Origine des mollusques :

Si la vérité est la charité ou la compassion, on attend des autres qu’ils soient aussi charitables, compatissants avec nous. Nous sommes des êtres qui méritons la charité ou la compassion.

Si la vérité est l’humilité ou l’abaissement, on attend des autres qu’ils reconnaissent notre humilité ou notre abaissement . Nous sommes des êtres qui méritons que l’on nous aime pour cela.

Si la vérité est le pardon, l’acceptation des injustices et de la violence, on attend des autres qu’ils nous pardonnent, qu’ils acceptent les injustices et violences dont on aurait pu se rendre coupables.
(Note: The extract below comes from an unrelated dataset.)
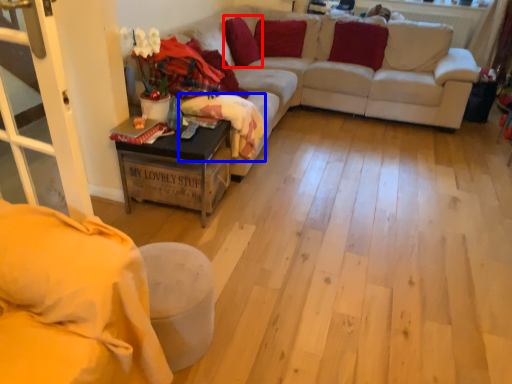
Question: Which point is further to the camera, pillow (highlighted by a red box) or blanket (highlighted by a blue box)?

Choices:
 (A) pillow
 (B) blanket

Answer: (A)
Nous sommes des êtres qui méritons cette indulgence.

Si la vérité est l’amour du prochain, on attend des autres qu’ils nous aiment et qu’ils nous reconnaissent aimants.

Si la vérité est la pureté de l’âme, on attend des autres qu’ils nous soient reconnaissants pour nos efforts à être purs.
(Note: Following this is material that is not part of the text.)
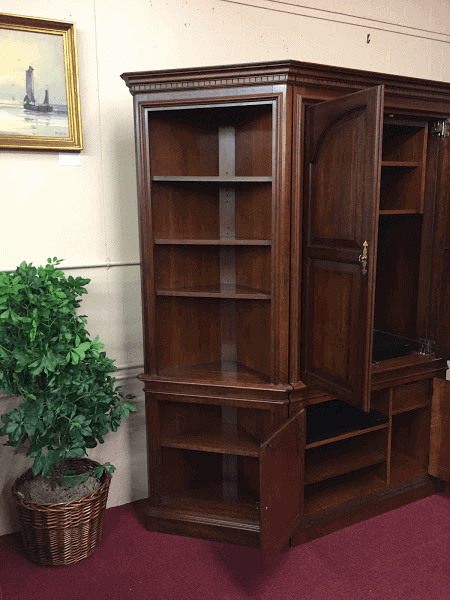
Image resolution: width=450 pixels, height=600 pixels. Find the location of `holder`. holder is located at coordinates (394, 12), (367, 37).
Si la vérité est qu’il faut renoncer à soi-même, on attend des autres qu’ils renoncent à eux-mêmes ou qu’ils admirent notre renoncement.

Que penser de la disposition intérieure de quelqu’un qui compterait dans sa vie sur toutes ces dispositions des autres à son égard ? Faites la synthèse des présupposés.
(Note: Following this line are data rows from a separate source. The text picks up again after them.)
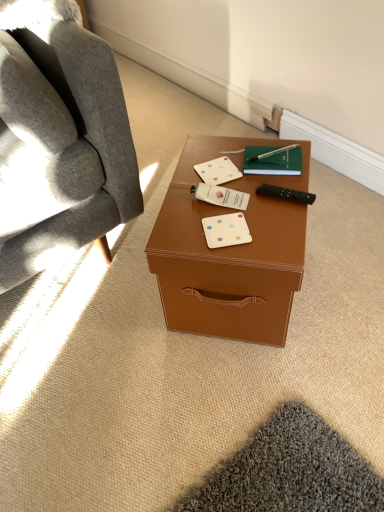
Question: Which direction should I rotate to face white matte business card at center, marked as the 2th business card in a back-to-front arrangement, — up or down?

Choices:
 (A) down
 (B) up

Answer: (B)

Question: Can you confirm if brown leather desk at center is bigger than white matte business card at center, which is counted as the first business card, starting from the bottom?

Choices:
 (A) no
 (B) yes

Answer: (B)

Question: From a real-world perspective, does brown leather desk at center stand above white matte business card at center, the 1th business card viewed from the front?

Choices:
 (A) no
 (B) yes

Answer: (A)

Question: Considering the relative positions of brown leather desk at center and white matte business card at center, the 3th business card when ordered from back to front, in the image provided, is brown leather desk at center behind white matte business card at center, the 3th business card when ordered from back to front,?

Choices:
 (A) yes
 (B) no

Answer: (B)

Question: Is brown leather desk at center oriented away from white matte business card at center, which is counted as the first business card, starting from the bottom?

Choices:
 (A) no
 (B) yes

Answer: (A)

Question: Does brown leather desk at center have a lesser height compared to white matte business card at center, the 1th business card viewed from the front?

Choices:
 (A) no
 (B) yes

Answer: (A)

Question: Does brown leather desk at center have a greater width compared to white matte business card at center, placed as the third business card when sorted from top to bottom?

Choices:
 (A) no
 (B) yes

Answer: (B)

Question: Does white matte business card at center, the 3th business card viewed from the front, have a greater width compared to white matte business card at center, positioned as the second business card in front-to-back order?

Choices:
 (A) no
 (B) yes

Answer: (B)

Question: Is white matte business card at center, which ranks as the first business card in back-to-front order, at the left side of white matte business card at center, marked as the 2th business card in a back-to-front arrangement?

Choices:
 (A) no
 (B) yes

Answer: (B)

Question: Can you confirm if white matte business card at center, which ranks as the first business card in back-to-front order, is positioned to the right of white matte business card at center, marked as the 2th business card in a back-to-front arrangement?

Choices:
 (A) yes
 (B) no

Answer: (B)

Question: From a real-world perspective, is white matte business card at center, the 3th business card viewed from the front, positioned under white matte business card at center, marked as the 2th business card in a back-to-front arrangement, based on gravity?

Choices:
 (A) no
 (B) yes

Answer: (B)

Question: Does white matte business card at center, marked as the first business card in a top-to-bottom arrangement, have a lesser height compared to white matte business card at center, marked as the 2th business card in a back-to-front arrangement?

Choices:
 (A) no
 (B) yes

Answer: (B)

Question: Is white matte business card at center, marked as the third business card in a bottom-to-top arrangement, looking in the opposite direction of white matte business card at center, arranged as the second business card when ordered from the bottom?

Choices:
 (A) yes
 (B) no

Answer: (B)

Question: Does black plastic remote control at right appear on the left side of white matte business card at center, marked as the 2th business card in a back-to-front arrangement?

Choices:
 (A) no
 (B) yes

Answer: (A)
L’abnégation, le désintéressement, la charité, l’amour, consistent à favoriser, l’intéressement, l’égoïsme, des autres, parce que ce sont les autres. On n’en a jamais fait assez, les autres n’en ont jamais assez. Il leur suffit de demander. Il y a toujours une détresse, toujours une responsabilité de notre part.

Non, on n’est plus chrétien à proprement parler. On ne va plus à la messe. Mais on rend un culte à des sortes d’esprits, des sortes d’essences, l’esprit ou l’essence des valeurs ou des qualités humaines qui sont censés habiter tous les humains de la terre. Chaque mot suppose la généralisation. Et chaque culture a ses valeurs ou qualités humaines privilégiées. On sert ces esprits ou essences soi-disant universels qui sont censés relier tous les hommes de la même manière que nous pensions que les autres avaient les mêmes dispositions que nous. Voire, on va imposer le respect de ces esprits ou essences. Tout le monde veut les mondialiser comme sont déjà mondialisés d’autres secteurs. Et il suffit que les médias braquent leurs caméras sur quelques scènes du monde (d’ailleurs plus ou moins truquées)  qui semblent en contradiction avec nos chers esprits ou essences pour que nous réagissions au quart de tour. Les médias vous mènent par le bout du nez. Il y a 50 ans le monde était à peu près semblable mais notre rapport à lui était différent.

L’Homme en tant qu’essence, dans la mesure où l’on croit en son existence, permet l’existence de tout ce qu’on peut lui coller comme attributs, de toutes les histoires que l’on peut raconter. Mais il y a fort à parier que c’est parce qu’on n’a pas renoncé à l’usage, au culte des esprits et essences des valeurs et qualités ci-dessus qu’on a été obligé de croire en l’existence de l’Homme.